_DIRECTIVE_. Once you find the line in the listing below that contains "As an advanced solution for sustainable", copy it and every following line exactly, stopping at the end.

_DATA PROVIDED_.

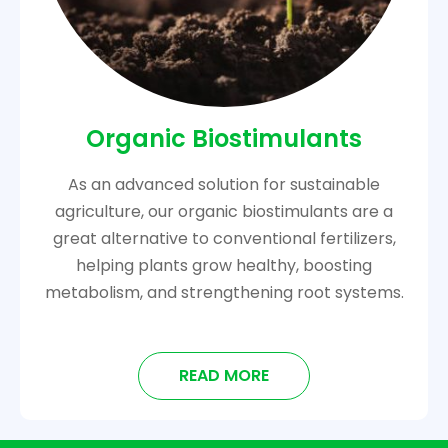
Organic Biostimulants
As an advanced solution for sustainable
agriculture, our organic biostimulants are a
great alternative to conventional fertilizers,
helping plants grow healthy, boosting
metabolism, and strengthening root systems.
READ MORE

_SOLUTION TO THIS EXERCISE_.
As an advanced solution for sustainable
agriculture, our organic biostimulants are a
great alternative to conventional fertilizers,
helping plants grow healthy, boosting
metabolism, and strengthening root systems.
READ MORE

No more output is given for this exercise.